È quello che dirà oggi pomeriggio a tutti i suoi candidati del comune e dei municipi, centinaia di persone convocate alla Città dell’altra economia di Testaccio. «Siamo uniti. In queste ore di difficoltà è venuta fuori in modo molto visibile una comunità che sapeva già di essere impegnata in una sfida difficile e ora siamo di fronte passaggio complicato che affrontiamo con grande determinazione, ma il dato di partenza è che a Roma la comunità della sinistra c’è ed è forte».

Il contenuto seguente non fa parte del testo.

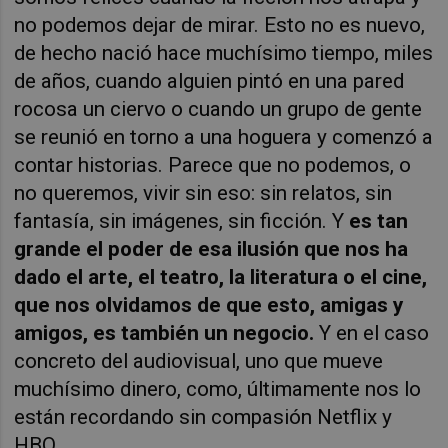
no podemos dejar de mirar. Esto no es nuevo,
de hecho nació hace muchísimo tiempo, miles
de años, cuando alguien pintó en una pared
rocosa un ciervo o cuando un grupo de gente
se reunió en torno a una hoguera y comenzó a
contar historias. Parece que no podemos, o
no queremos, vivir sin eso: sin relatos, sin
fantasía, sin imágenes, sin ficción. Y
es tan
grande el poder de esa ilusión que nos ha
dado el arte, el teatro, la literatura o el cine,
que nos olvidamos de que esto, amigas y
amigos, es también un negocio.
Y en el caso
concreto del audiovisual, uno que mueve
muchísimo dinero, como, últimamente nos lo
están recordando sin compasión Netflix y
HBO.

«Andremo avanti», comunque vada il progetto unitario della sinistra non si ferma, giura Fassina. Lo ha spiegato poi ieri sera a Torino, dov’è volato per partecipare a un dibattito con gli altri candidati sindaci della sinistra (Giorgio Airaudo di Torino, Basilio Rizzo di Milano, Federico Martelloni di Bologna) che hanno le sue stessi intenzioni: «Nelle città abbiamo progetti radicati sul territorio, esperienze sociali e civili che si sono finalmente riunite. È un capitale che dobbiamo consolidare, trasformarlo in un processo costituente che integri quello Sinistra italiana. Io comunque lavorerò a questo».